Methods: The publicly available clinical data of Brain Lower Grade Glioma (LGG) from The Cancer Genome Atlas (TCGA) had been screened to observe PROX1 expression. The Kaplan-Meier analysis was used to analyze the relationship between PROX1 expression and GBM prognosis. CCK8, cell cycle, EDU, apoptosis, wound healing, and transwell assays were performed to detect the effects of TPL on glioblastoma U251 cell viability, cell cycle, proliferation, apoptosis, migration and invasion, respectively. Further, a soft agar colony assay was used to calculate the growth of glioblastoma cells. The qRT-PCR and western blot were conducted to quantify PROX1 mRNA and protein levels. The transcriptional regulation of TPL was detected by Dual luciferase reporter assay.

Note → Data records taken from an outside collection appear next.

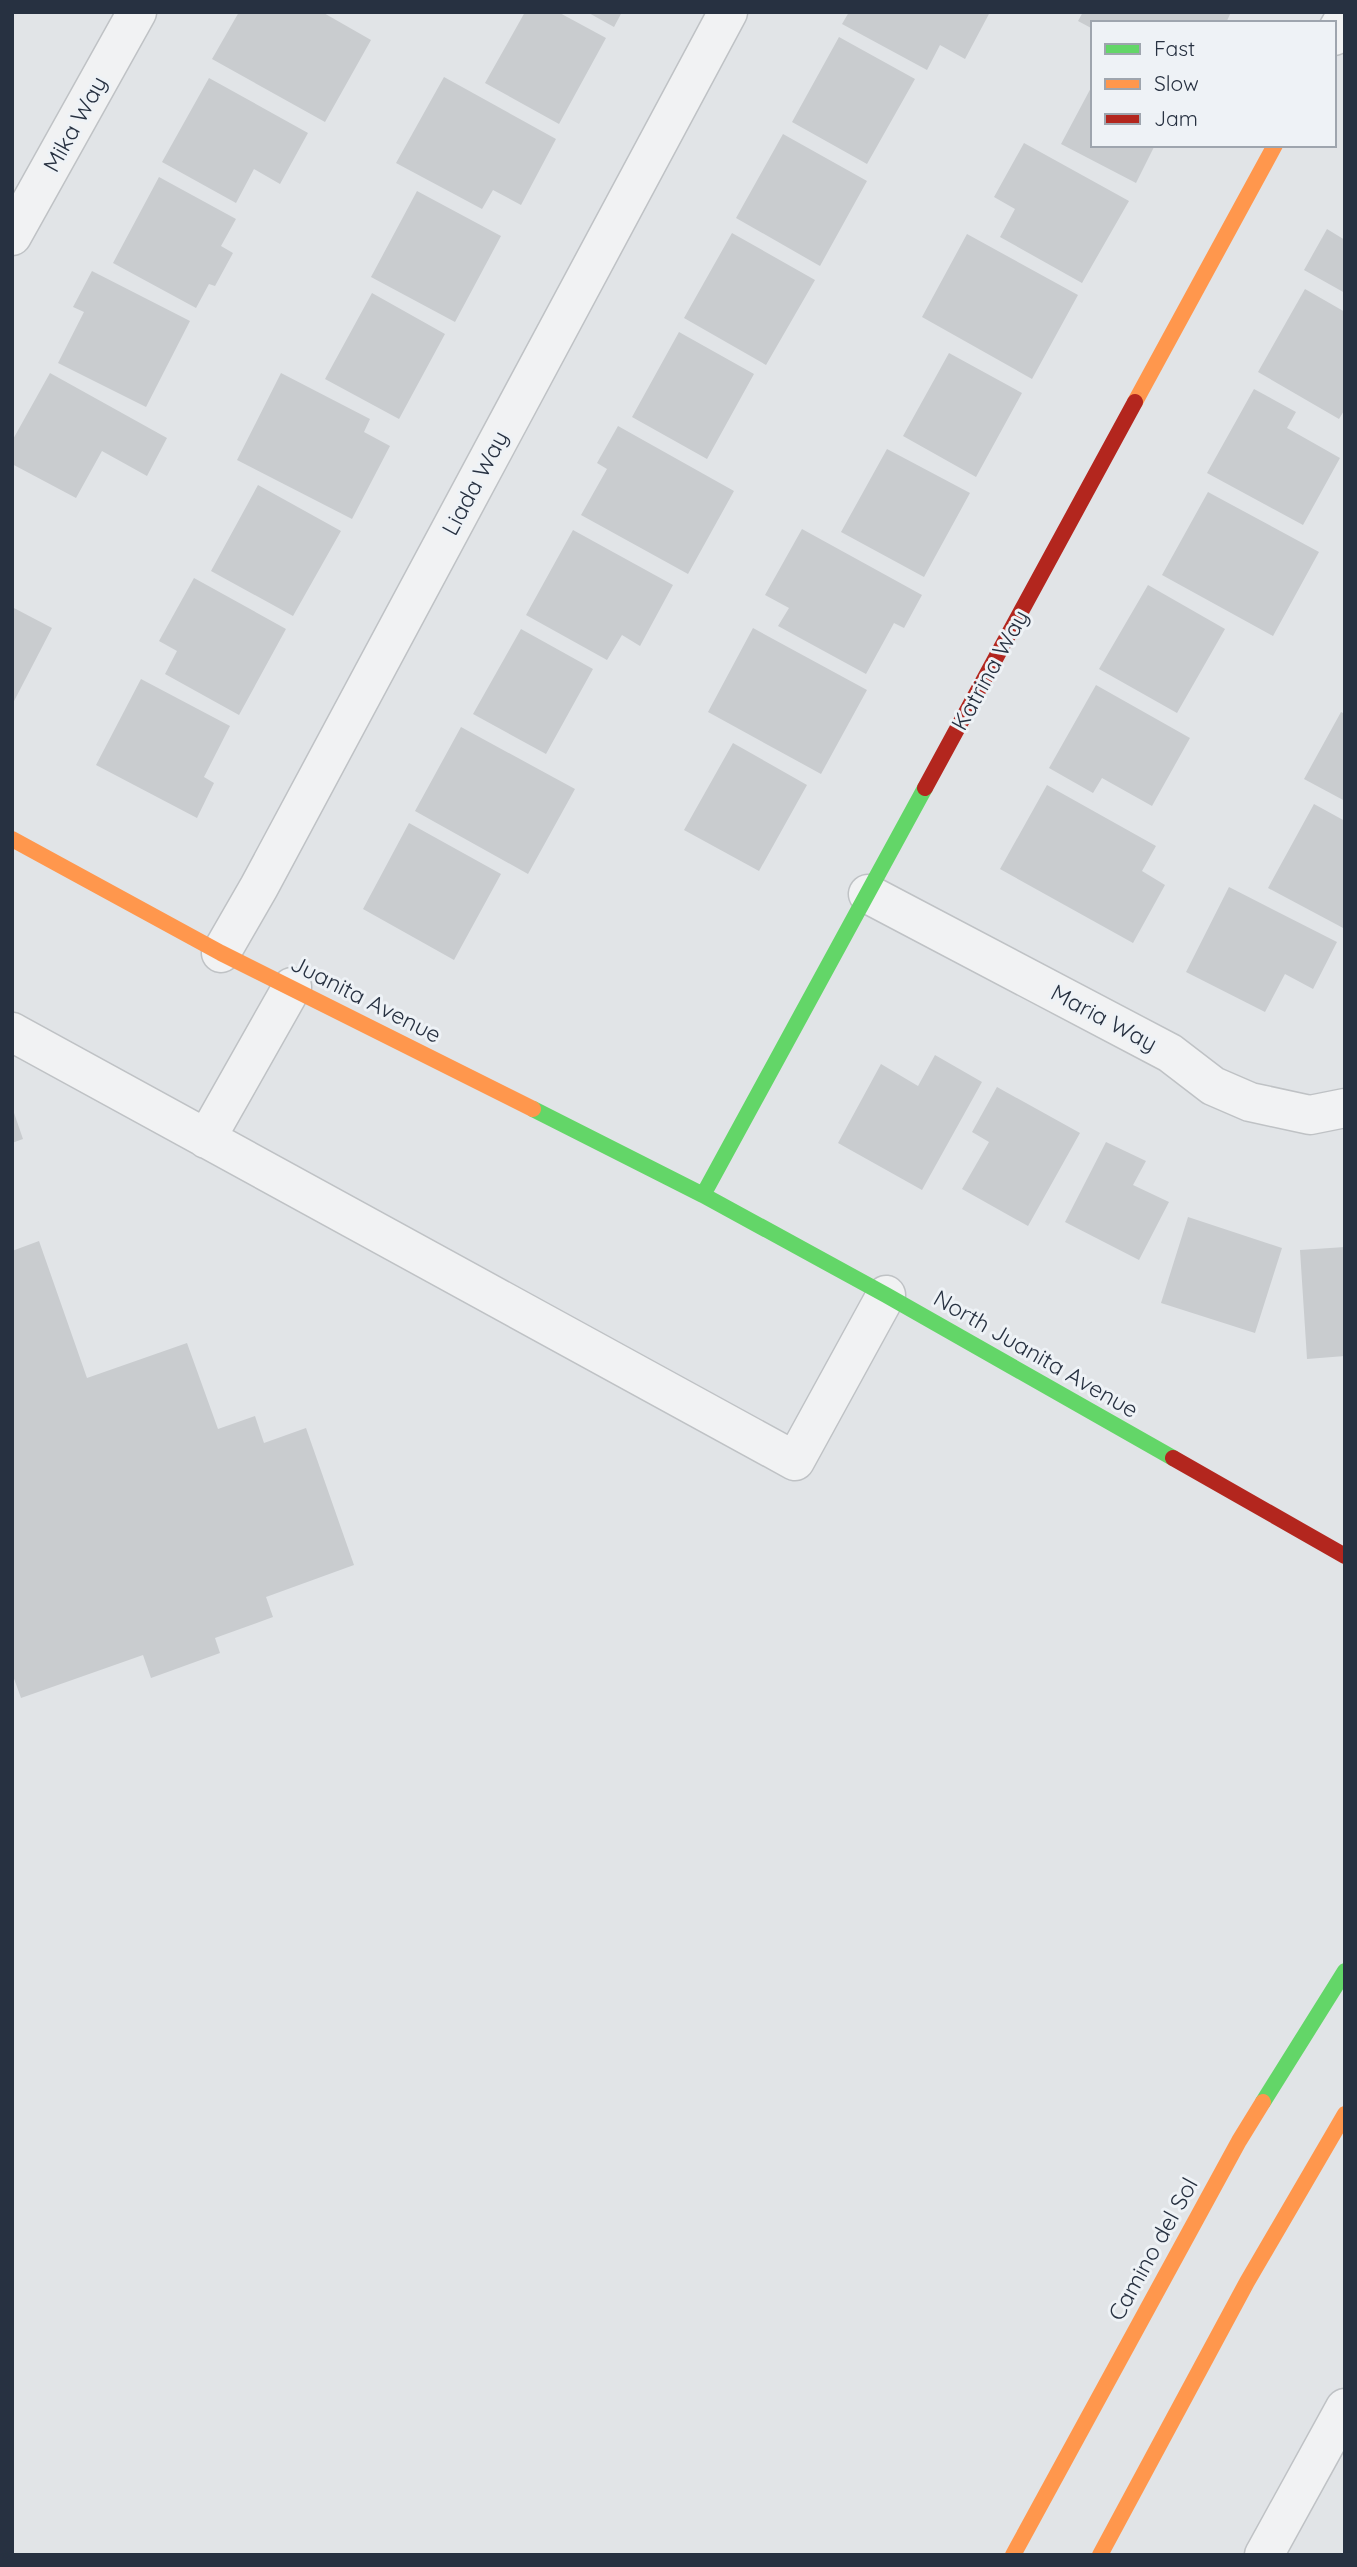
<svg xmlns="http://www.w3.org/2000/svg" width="1357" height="2567" viewBox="0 0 1357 2567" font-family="Quicksand,sans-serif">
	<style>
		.building { fill: #c9cccf }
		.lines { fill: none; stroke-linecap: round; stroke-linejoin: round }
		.street-casing { stroke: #bfc2c5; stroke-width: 41 }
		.street { stroke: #f1f2f3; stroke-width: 38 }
		.fast { stroke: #63d668; stroke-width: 16 }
		.slow { stroke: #ff974d; stroke-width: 16 }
		.jam { stroke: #b3261e; stroke-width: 16 }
		.labels { text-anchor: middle; stroke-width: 6; stroke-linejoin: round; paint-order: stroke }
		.street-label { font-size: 23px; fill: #273141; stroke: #eef2f6 }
	</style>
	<rect width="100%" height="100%" fill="#e1e4e7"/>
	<path class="building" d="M 239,12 L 322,12 L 371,40 L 325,122 L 212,59 Z
		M 525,12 L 558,12 L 606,38 L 559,124 L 485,83 Z
		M 587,12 L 622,12 L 614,27 Z
		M 849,12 L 990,12 L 965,59 L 940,45 L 927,70 L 842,24 Z
		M 1083,12 L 1231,12 L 1226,23 L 1093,23 L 1093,29 L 1078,21 Z
		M 839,37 L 915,79 L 867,164 L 792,122 Z
		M 444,77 L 556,139 L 521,205 L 493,190 L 482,209 L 396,163 Z
		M 209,78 L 308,133 L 280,184 L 254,169 L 236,203 L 162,162 Z
		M 1093,84 L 1093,145 L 1155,145 L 1136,183 L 1061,144 Z
		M 783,134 L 867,181 L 820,266 L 736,218 Z
		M 1024,143 L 1129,201 L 1082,283 L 1000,237 L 1015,209 L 994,197 Z
		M 159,177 L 236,219 L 221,246 L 233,253 L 215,286 L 209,284 L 196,308 L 113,263 Z
		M 417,191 L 501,236 L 455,322 L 371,277 Z
		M 1327,229 L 1345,240 L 1345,293 L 1304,270 Z
		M 732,233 L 815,280 L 766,365 L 684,318 Z
		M 967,234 L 1078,295 L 1032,379 L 922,317 Z
		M 92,271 L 190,321 L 146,407 L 58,363 L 84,312 L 73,307 Z
		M 1305,289 L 1345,312 L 1345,409 L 1339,419 L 1258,372 Z
		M 372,293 L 445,334 L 399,419 L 325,379 Z
		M 679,332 L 754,374 L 707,459 L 632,417 Z
		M 949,353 L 1022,393 L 976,477 L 903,436 Z
		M 50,373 L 167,438 L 147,476 L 102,451 L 76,498 L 12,464 L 12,441 Z
		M 281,373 L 370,419 L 364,432 L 390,446 L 352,519 L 237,460 Z
		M 1254,389 L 1296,412 L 1287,428 L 1340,458 L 1303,525 L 1207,473 Z
		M 618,426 L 734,491 L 688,574 L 581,515 L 607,469 L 597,463 Z
		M 887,449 L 970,493 L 924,577 L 841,532 Z
		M 258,485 L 341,531 L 293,616 L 211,571 Z
		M 1208,492 L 1319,552 L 1273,636 L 1162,575 Z
		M 802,529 L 922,595 L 904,628 L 894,623 L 866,674 L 778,626 L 789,608 L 765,595 Z
		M 573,530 L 673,585 L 640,646 L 622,635 L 607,660 L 526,615 Z
		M 194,578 L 286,629 L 239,715 L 165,674 L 177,651 L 159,641 Z
		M 1148,585 L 1225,629 L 1177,713 L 1099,669 Z
		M 12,607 L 52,628 L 12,705 Z
		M 753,628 L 867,690 L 821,774 L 708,712 Z
		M 521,629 L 593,669 L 546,754 L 473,714 Z
		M 141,679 L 230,726 L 204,777 L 214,783 L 197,818 L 96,765 Z
		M 1096,685 L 1190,738 L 1152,806 L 1102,778 L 1093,793 L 1049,768 Z
		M 1341,712 L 1345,714 L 1345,801 L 1304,779 Z
		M 461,727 L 575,789 L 528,874 L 415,811 Z
		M 733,743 L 807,785 L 759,871 L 684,830 Z
		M 1047,785 L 1156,846 L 1142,871 L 1165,885 L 1133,943 L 1000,869 Z
		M 1314,804 L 1345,821 L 1345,929 L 1268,888 Z
		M 409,823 L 501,874 L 454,960 L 363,909 Z
		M 1229,887 L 1337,942 L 1313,989 L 1285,974 L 1265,1012 L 1186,972 Z
		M 935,1055 L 982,1082 L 922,1190 L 838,1143 L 881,1064 L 918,1086 Z
		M 997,1087 L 1080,1133 L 1028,1226 L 962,1189 L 989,1142 L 972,1132 Z
		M 12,1107 L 23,1139 L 12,1143 Z
		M 1106,1142 L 1146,1161 L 1133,1185 L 1169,1202 L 1139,1260 L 1065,1222 Z
		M 1188,1217 L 1282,1248 L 1255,1333 L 1161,1303 Z
		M 39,1241 L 87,1378 L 187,1343 L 218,1429 L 255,1416 L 264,1443 L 306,1428 L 354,1565 L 266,1597 L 273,1617 L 215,1638 L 220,1653 L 151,1678 L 143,1655 L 21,1698 L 12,1673 L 12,1251 Z
		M 1345,1247 L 1345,1356 L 1307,1359 L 1300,1250 Z"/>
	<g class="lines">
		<defs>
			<path id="street" d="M 1334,36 L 1345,17
				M 12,236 L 137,12
				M 868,894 L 1170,1053 L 1213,1086 L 1250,1102 L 1310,1115 L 1345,1108
				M 221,953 L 259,887 L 728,12
				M 12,1032 L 795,1461 L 886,1295
				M 206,1139 L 292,987
				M 1264,2555 L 1345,2408"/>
		</defs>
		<use href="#street" class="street-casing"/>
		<use href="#street" class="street"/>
		<path class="fast" d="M 533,1109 L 703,1195 L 886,1295 L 1173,1458
			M 703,1195 L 925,788
			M 1263,2102 L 1345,1971"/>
		<path class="slow" d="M 1135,402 L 1275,145
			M 12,839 L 221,953 L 533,1109
			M 1013,2555 L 1239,2141 L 1263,2102
			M 1100,2555 L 1247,2282 L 1345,2114"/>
		<path class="jam" d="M 925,788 L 1135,402
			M 1173,1458 L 1345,1556"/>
	</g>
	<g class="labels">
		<g class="street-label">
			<text transform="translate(75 124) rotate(-61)" y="8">Mika Way</text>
			<text transform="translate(475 483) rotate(-62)" y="8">Liada Way</text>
			<text transform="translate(990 670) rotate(-61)" y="8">Katrina Way</text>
			<text transform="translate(366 999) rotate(27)" y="8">Juanita Avenue</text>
			<text transform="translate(1104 1018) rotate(28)" y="8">Maria Way</text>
			<text transform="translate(1036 1354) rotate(30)" y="8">North Juanita Avenue</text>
			<text transform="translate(1153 2249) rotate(-61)" y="8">Camino del Sol</text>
		</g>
	</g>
	<rect width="1357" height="2567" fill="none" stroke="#273141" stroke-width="28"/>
	<rect x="1091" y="21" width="245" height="126" fill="#eef2f6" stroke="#9ea5ae" stroke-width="2"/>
	<rect x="1105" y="44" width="35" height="10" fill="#63d668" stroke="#9ea5ae" stroke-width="2"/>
	<text x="1154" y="56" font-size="21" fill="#273141">Fast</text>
	<rect x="1105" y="79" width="35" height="10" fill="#ff974d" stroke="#9ea5ae" stroke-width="2"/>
	<text x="1154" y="91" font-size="21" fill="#273141">Slow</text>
	<rect x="1105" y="114" width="35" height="10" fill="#b3261e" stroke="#9ea5ae" stroke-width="2"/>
	<text x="1154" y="126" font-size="21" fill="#273141">Jam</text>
</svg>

Results: We found that TPL inhibited glioblastoma cell viability, proliferation, cell cycle, migration and invasion, but enhanced apoptosis in a dose-dependent manner. The expression of cell cycle inhibitor, P21, and pro-apoptosis factor, Bax was increased, while invasion-related factors MMP2 and MMP9 were silenced after TPL treatments. Mechanistically, TPL showed transcriptional inhibition of PROX1 appearance. Moreover, ectopic expression of PROX1 partially rescued the effects of TPL on glioblastoma cell viability, proliferation, apoptosis, migration and invasion, and on the expression of cell function-related genes.

Conclusion: This study verified that TPL inhibited the progression of glioblastoma cells by transcriptionally depressing the expression of PROX1.